フェアレディZ32に関する本文のうち、「MOBY編集部がAIに聞いた」から「版として、300馬力を発揮。」までを両端も含めて一字一句違えずに書き写してください。
╭─ 本文
MOBY編集部がAIに聞いた、「30〜50代のクルマ好きが気になる名車」にも歴代モデルが当然のようにノミネートされていますが、今回紹介するのは4代目Z32です。
インフィニQ45やBNR32スカイラインGT-Rとともに、当時の国産車280馬力自主規制の基準となった「280馬力トリオ」の1台でありながら、GT-Rのように頻繁なバージョンアップを受けることなく塩漬けだった期間が長く、ファンを悲しませた世代のお話。
「MID4」の夢破れた日産に残されたスポーツカーはやはりZ
1980年代後半、日産は「MID4」およびその発展型「MID4-II」というミッドシップ・フルタイム4WDのスーパーカーを開発しており、市販が実現していれば初代ホンダ NSXと並び後世に語り継がれる名車になった…かもしれません。
しかし日産はこのミッドシップスポーツを新技術の試験車両に留めることを決断、開発で活かされた技術は1990年前後に発売される日産車へ活かされる事となりますが、3リッターV6DOHCツインターボのVG30DETTや、スーパーHICASなどを受け継いだのがZ32。
4代目のフェアレディZとなるZ32は、急激な円高による海外での価格上昇でラグジュアリー路線を強めていたZ31後期からの流れにある、当時の国産車としては高級スポーツカーに属したクルマでした。
日産としては、グループAレースのJTC(全日本ツーリングカー選手権)で必勝を期すマシンはBNR32スカイラインGT-Rと決め、レースで勝つというよりスポーツカーらしい雰囲気と快適性や高級感といった要素はZ32フェアレディZで、と役割を決めたようです。
Z31前期までの「プアマンズ・ポルシェ」路線は240SX(海外版シルビア)に任せて車格を上げ、3リッターV6DOHCエンジンの自然吸気版(VG30DE)を標準に、同ターボ(VG30DETT)を高性能版として、300馬力を発揮。
BNR32スカイラインGT-RのRB26DETT、インフィニティQ45のVK45DEともども国産最強の「300馬力馬力トリオ」として売り出すところ、当時の運輸省(現・国土交通省)から横槍が入って日本国内では「280馬力トリオ」となり、そのまま国産車の自主規制値へ。
その3台で最初に発売されたのはZ32だったので、「日本初の280馬力」となって、スポーツカーとしての面目を保った形となりました。
╰─
╭─ 提示データ
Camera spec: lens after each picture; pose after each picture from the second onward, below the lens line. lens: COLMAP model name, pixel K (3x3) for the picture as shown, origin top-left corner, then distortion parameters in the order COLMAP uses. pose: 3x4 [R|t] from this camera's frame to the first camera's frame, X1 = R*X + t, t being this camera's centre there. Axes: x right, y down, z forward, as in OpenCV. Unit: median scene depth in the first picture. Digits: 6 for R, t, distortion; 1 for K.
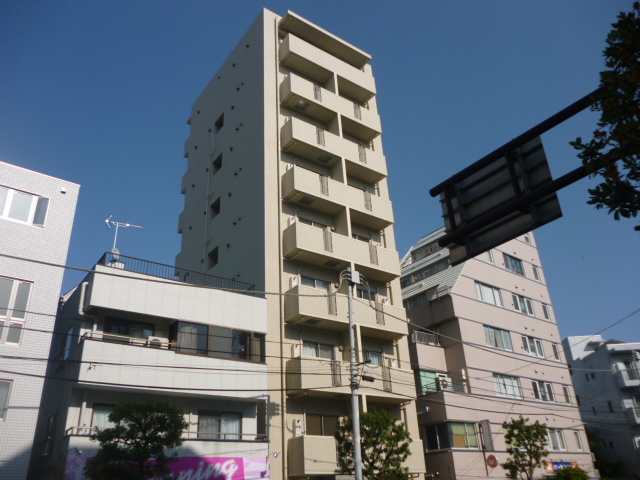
lens RADIAL K [[522.0, 0, 320.0], [0, 522.0, 240.0], [0, 0, 1]] dist [-0.024724, -0.002461]
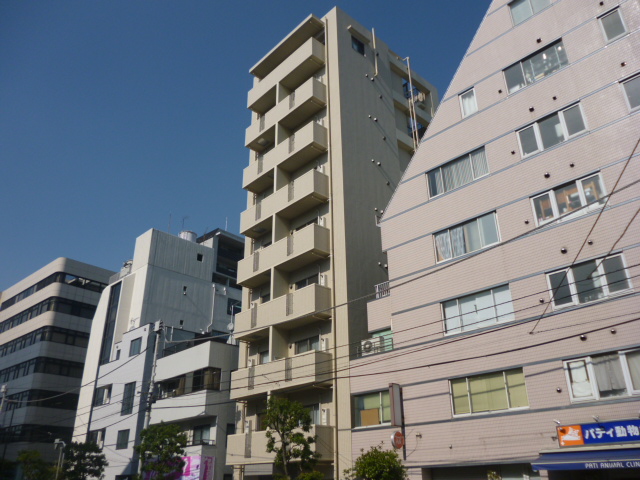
╰─
解答欄:
MOBY編集部がAIに聞いた、「30〜50代のクルマ好きが気になる名車」にも歴代モデルが当然のようにノミネートされていますが、今回紹介するのは4代目Z32です。
インフィニQ45やBNR32スカイラインGT-Rとともに、当時の国産車280馬力自主規制の基準となった「280馬力トリオ」の1台でありながら、GT-Rのように頻繁なバージョンアップを受けることなく塩漬けだった期間が長く、ファンを悲しませた世代のお話。
「MID4」の夢破れた日産に残されたスポーツカーはやはりZ
1980年代後半、日産は「MID4」およびその発展型「MID4-II」というミッドシップ・フルタイム4WDのスーパーカーを開発しており、市販が実現していれば初代ホンダ NSXと並び後世に語り継がれる名車になった…かもしれません。
しかし日産はこのミッドシップスポーツを新技術の試験車両に留めることを決断、開発で活かされた技術は1990年前後に発売される日産車へ活かされる事となりますが、3リッターV6DOHCツインターボのVG30DETTや、スーパーHICASなどを受け継いだのがZ32。
4代目のフェアレディZとなるZ32は、急激な円高による海外での価格上昇でラグジュアリー路線を強めていたZ31後期からの流れにある、当時の国産車としては高級スポーツカーに属したクルマでした。
日産としては、グループAレースのJTC(全日本ツーリングカー選手権)で必勝を期すマシンはBNR32スカイラインGT-Rと決め、レースで勝つというよりスポーツカーらしい雰囲気と快適性や高級感といった要素はZ32フェアレディZで、と役割を決めたようです。
Z31前期までの「プアマンズ・ポルシェ」路線は240SX(海外版シルビア)に任せて車格を上げ、3リッターV6DOHCエンジンの自然吸気版(VG30DE)を標準に、同ターボ(VG30DETT)を高性能版として、300馬力を発揮。